Only the lines from the one containing "Optimized database processing" through the one containing "Please note that" should be printed, exactly as they appear below, with both ends included.

──────── DATA IN THIS EXERCISE ────────

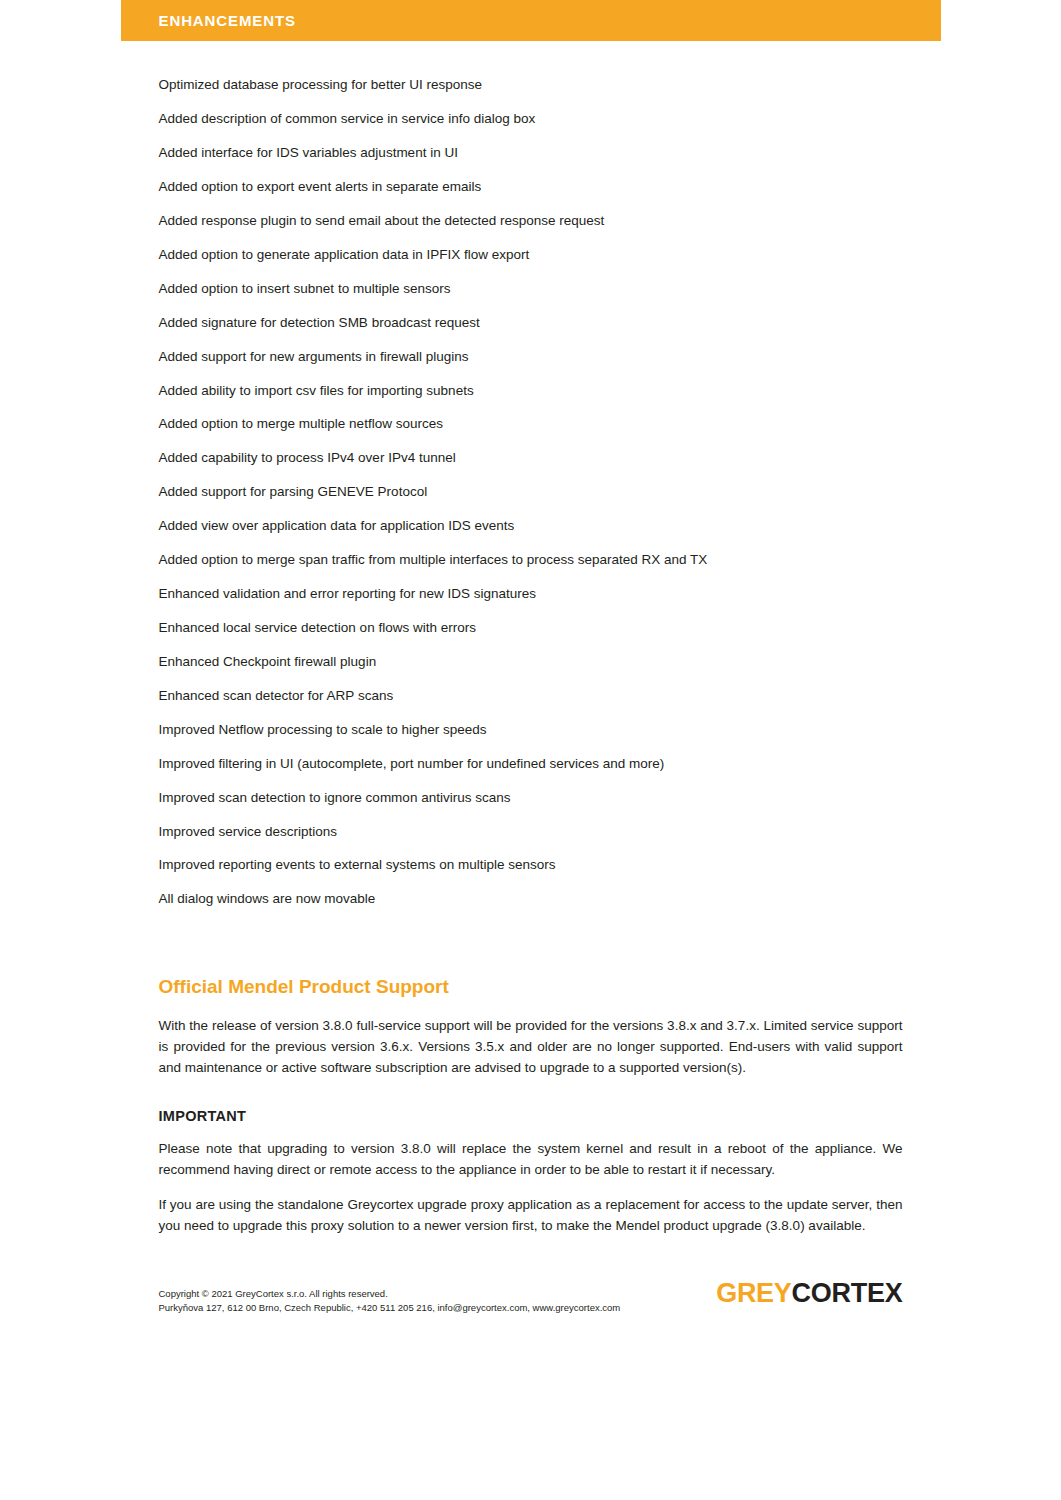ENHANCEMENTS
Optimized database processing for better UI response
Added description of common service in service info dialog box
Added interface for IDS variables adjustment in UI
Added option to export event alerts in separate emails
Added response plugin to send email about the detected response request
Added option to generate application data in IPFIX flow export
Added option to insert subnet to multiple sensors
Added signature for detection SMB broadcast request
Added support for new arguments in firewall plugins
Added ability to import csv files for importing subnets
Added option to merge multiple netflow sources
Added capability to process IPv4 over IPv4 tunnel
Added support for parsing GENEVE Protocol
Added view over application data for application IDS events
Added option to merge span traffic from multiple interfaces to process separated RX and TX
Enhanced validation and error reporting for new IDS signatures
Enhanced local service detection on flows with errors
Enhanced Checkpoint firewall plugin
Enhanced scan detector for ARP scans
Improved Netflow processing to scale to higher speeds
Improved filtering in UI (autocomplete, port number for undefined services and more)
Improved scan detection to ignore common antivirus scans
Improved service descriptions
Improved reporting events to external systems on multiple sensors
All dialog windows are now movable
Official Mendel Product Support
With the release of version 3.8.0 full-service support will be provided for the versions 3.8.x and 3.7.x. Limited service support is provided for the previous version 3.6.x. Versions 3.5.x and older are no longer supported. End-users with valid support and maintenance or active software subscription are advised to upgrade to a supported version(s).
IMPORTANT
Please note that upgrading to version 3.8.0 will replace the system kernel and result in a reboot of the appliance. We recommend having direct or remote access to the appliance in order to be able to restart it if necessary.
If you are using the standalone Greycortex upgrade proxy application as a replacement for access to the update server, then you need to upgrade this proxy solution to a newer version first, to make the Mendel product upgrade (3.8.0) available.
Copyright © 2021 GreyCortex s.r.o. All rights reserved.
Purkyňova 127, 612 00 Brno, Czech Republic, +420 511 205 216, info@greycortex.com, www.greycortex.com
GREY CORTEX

────────
──────── DATA IN THIS EXERCISE ────────

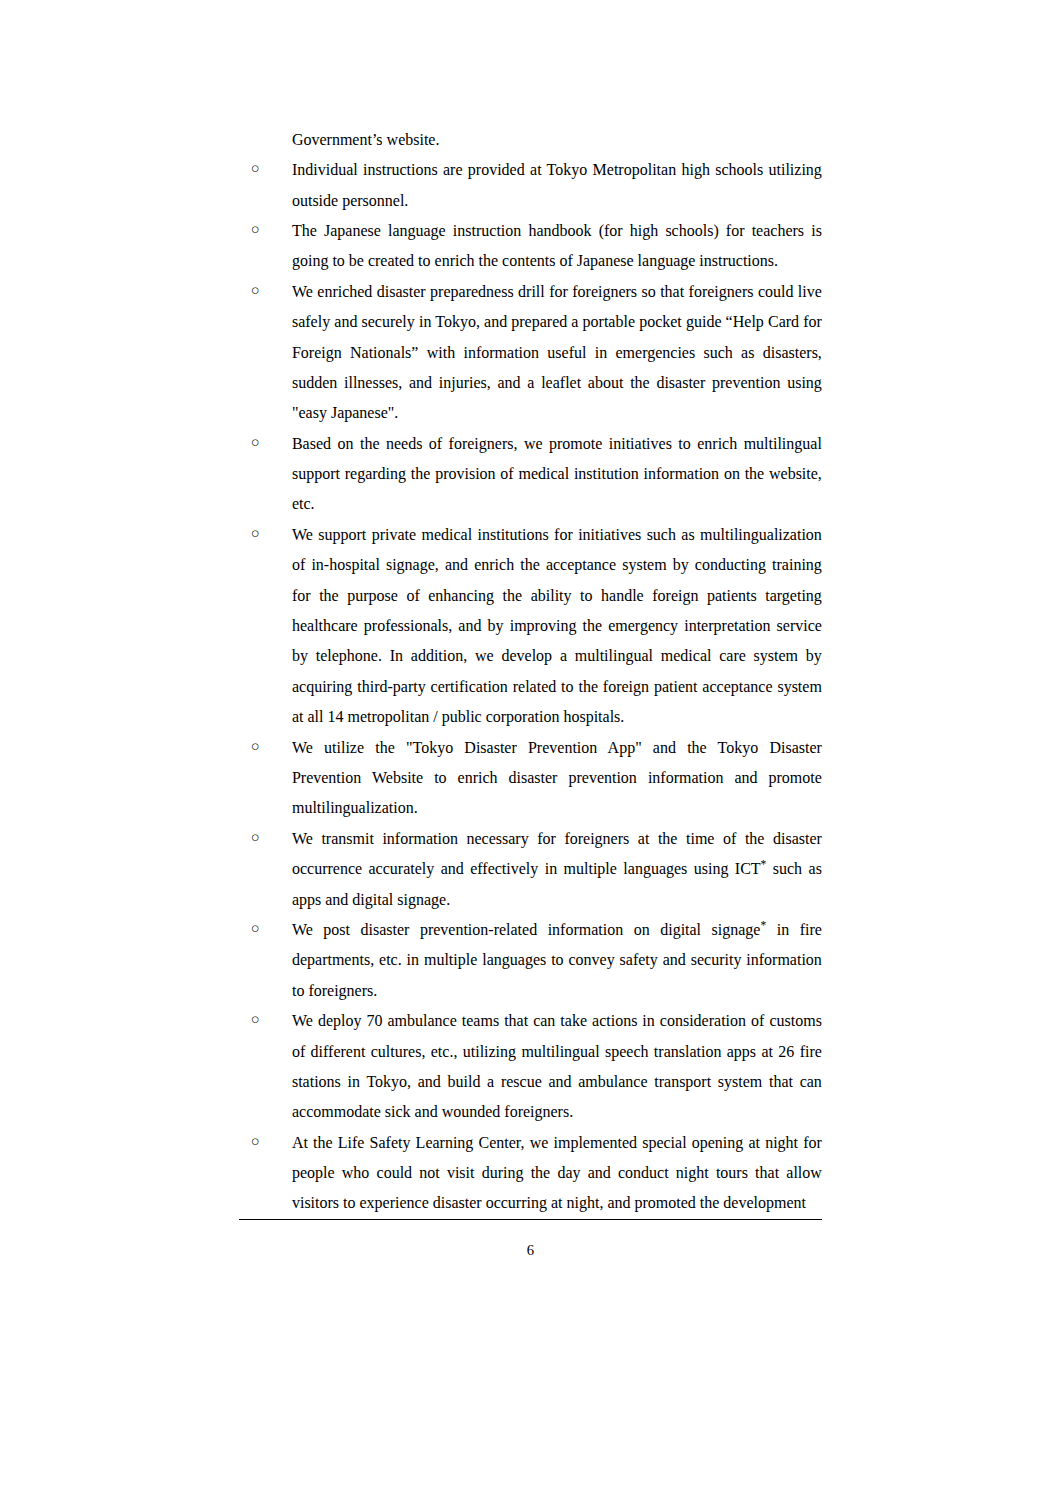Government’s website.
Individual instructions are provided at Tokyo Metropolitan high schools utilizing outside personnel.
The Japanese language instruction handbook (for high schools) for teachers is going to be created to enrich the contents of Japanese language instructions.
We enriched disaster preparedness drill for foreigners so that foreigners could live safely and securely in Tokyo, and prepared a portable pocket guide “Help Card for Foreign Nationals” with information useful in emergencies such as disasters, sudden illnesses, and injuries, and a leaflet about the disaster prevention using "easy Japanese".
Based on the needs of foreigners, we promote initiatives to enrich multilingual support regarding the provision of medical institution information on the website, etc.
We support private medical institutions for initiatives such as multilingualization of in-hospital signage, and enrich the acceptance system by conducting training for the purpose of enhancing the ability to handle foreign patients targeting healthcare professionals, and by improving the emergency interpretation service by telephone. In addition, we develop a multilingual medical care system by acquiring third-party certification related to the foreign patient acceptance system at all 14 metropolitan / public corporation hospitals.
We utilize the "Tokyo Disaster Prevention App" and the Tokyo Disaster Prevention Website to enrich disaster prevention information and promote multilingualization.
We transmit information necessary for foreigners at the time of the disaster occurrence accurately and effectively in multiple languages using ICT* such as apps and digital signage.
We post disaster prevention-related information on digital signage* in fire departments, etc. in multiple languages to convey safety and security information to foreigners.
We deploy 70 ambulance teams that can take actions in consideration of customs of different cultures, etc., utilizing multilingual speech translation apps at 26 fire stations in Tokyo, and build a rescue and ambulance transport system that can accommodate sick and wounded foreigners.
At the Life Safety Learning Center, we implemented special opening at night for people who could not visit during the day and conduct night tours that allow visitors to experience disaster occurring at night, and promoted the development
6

────────

**RESPONSE:**
Optimized database processing for better UI response
Added description of common service in service info dialog box
Added interface for IDS variables adjustment in UI
Added option to export event alerts in separate emails
Added response plugin to send email about the detected response request
Added option to generate application data in IPFIX flow export
Added option to insert subnet to multiple sensors
Added signature for detection SMB broadcast request
Added support for new arguments in firewall plugins
Added ability to import csv files for importing subnets
Added option to merge multiple netflow sources
Added capability to process IPv4 over IPv4 tunnel
Added support for parsing GENEVE Protocol
Added view over application data for application IDS events
Added option to merge span traffic from multiple interfaces to process separated RX and TX
Enhanced validation and error reporting for new IDS signatures
Enhanced local service detection on flows with errors
Enhanced Checkpoint firewall plugin
Enhanced scan detector for ARP scans
Improved Netflow processing to scale to higher speeds
Improved filtering in UI (autocomplete, port number for undefined services and more)
Improved scan detection to ignore common antivirus scans
Improved service descriptions
Improved reporting events to external systems on multiple sensors
All dialog windows are now movable
Official Mendel Product Support
With the release of version 3.8.0 full-service support will be provided for the versions 3.8.x and 3.7.x. Limited service support is provided for the previous version 3.6.x. Versions 3.5.x and older are no longer supported. End-users with valid support and maintenance or active software subscription are advised to upgrade to a supported version(s).
IMPORTANT
Please note that upgrading to version 3.8.0 will replace the system kernel and result in a reboot of the appliance. We recommend having direct or remote access to the appliance in order to be able to restart it if necessary.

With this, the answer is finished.